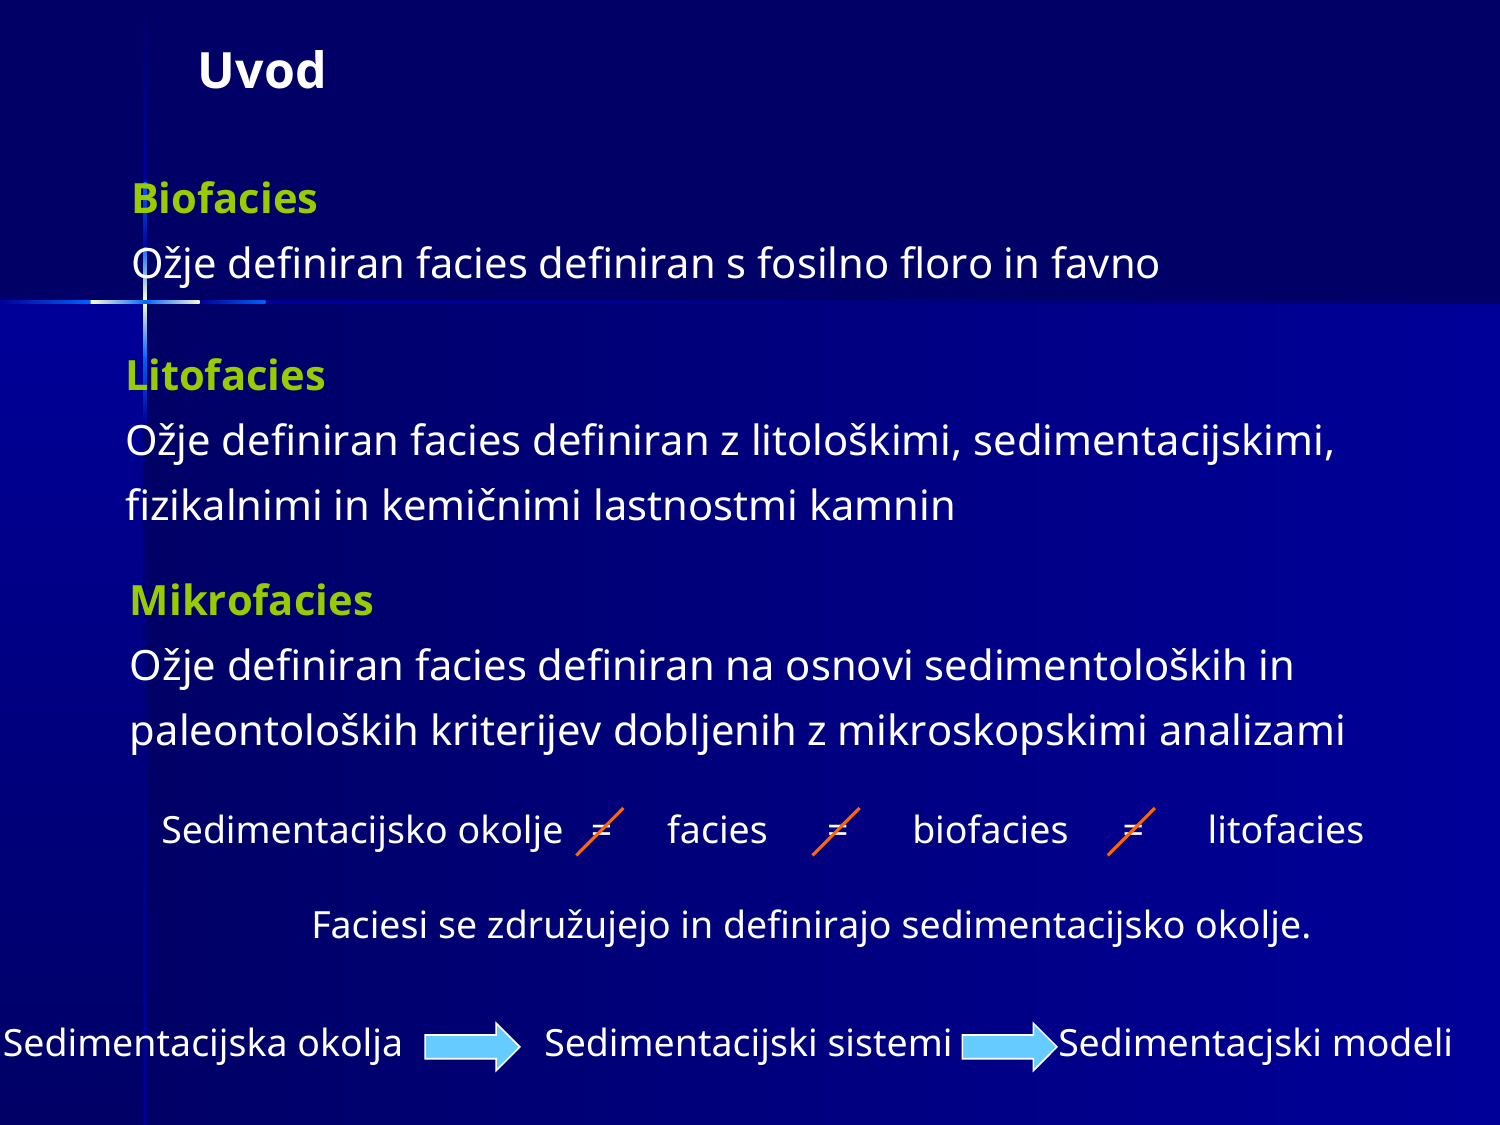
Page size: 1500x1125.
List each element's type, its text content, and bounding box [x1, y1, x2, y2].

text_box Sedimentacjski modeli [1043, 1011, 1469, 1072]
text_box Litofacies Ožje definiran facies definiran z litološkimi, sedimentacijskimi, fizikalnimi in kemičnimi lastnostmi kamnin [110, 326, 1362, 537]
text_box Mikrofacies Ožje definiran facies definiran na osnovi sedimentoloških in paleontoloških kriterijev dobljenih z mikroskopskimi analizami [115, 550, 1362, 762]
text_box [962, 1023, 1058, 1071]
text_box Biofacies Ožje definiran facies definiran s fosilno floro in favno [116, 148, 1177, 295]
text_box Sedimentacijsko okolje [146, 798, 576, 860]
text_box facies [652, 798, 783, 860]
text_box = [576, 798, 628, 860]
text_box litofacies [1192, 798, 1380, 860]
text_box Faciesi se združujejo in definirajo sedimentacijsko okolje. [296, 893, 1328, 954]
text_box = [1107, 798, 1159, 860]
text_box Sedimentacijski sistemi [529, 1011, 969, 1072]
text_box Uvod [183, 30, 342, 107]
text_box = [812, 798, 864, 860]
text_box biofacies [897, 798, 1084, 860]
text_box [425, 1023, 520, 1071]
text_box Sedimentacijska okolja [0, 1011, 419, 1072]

* * *

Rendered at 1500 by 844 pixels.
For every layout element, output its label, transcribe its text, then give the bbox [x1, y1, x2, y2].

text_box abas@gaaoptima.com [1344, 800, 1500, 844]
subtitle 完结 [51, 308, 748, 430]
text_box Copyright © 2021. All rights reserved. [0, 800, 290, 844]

* * *

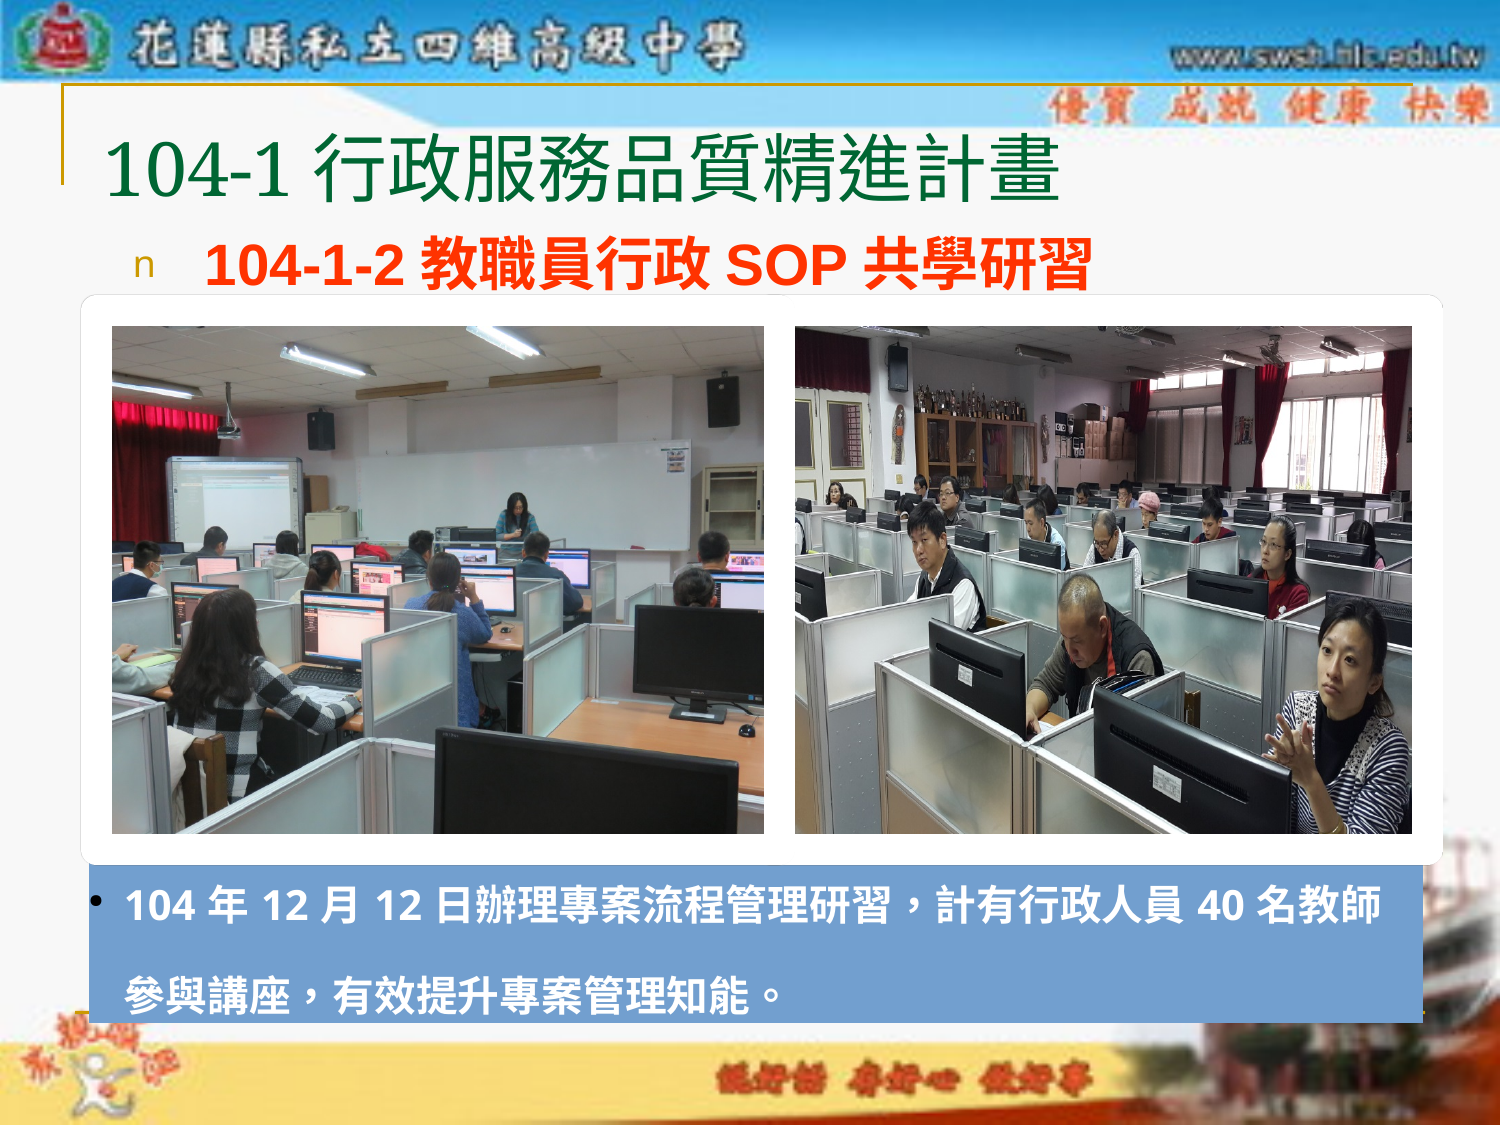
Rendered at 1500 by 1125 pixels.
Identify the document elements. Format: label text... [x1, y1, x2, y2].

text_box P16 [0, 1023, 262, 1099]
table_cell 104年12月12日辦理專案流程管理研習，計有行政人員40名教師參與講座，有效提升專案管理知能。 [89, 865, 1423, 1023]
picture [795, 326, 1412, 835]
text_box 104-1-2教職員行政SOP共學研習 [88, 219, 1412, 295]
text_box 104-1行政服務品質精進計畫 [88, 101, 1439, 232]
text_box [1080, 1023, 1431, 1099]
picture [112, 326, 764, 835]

* * *

■ Requirement ■
Can you rewrite the lines above, from the line with "Rendered at 1500 by 1125 pixels." to the line with "picture [795, 326, 1412, 835]", as a numbered list that leaves out blank lines?

■ Output for this task ■
1. Rendered at 1500 by 1125 pixels.
2. Identify the document elements. Format: label text... [x1, y1, x2, y2].
3. text_box P16 [0, 1023, 262, 1099]
4. table_cell 104年12月12日辦理專案流程管理研習，計有行政人員40名教師參與講座，有效提升專案管理知能。 [89, 865, 1423, 1023]
5. picture [795, 326, 1412, 835]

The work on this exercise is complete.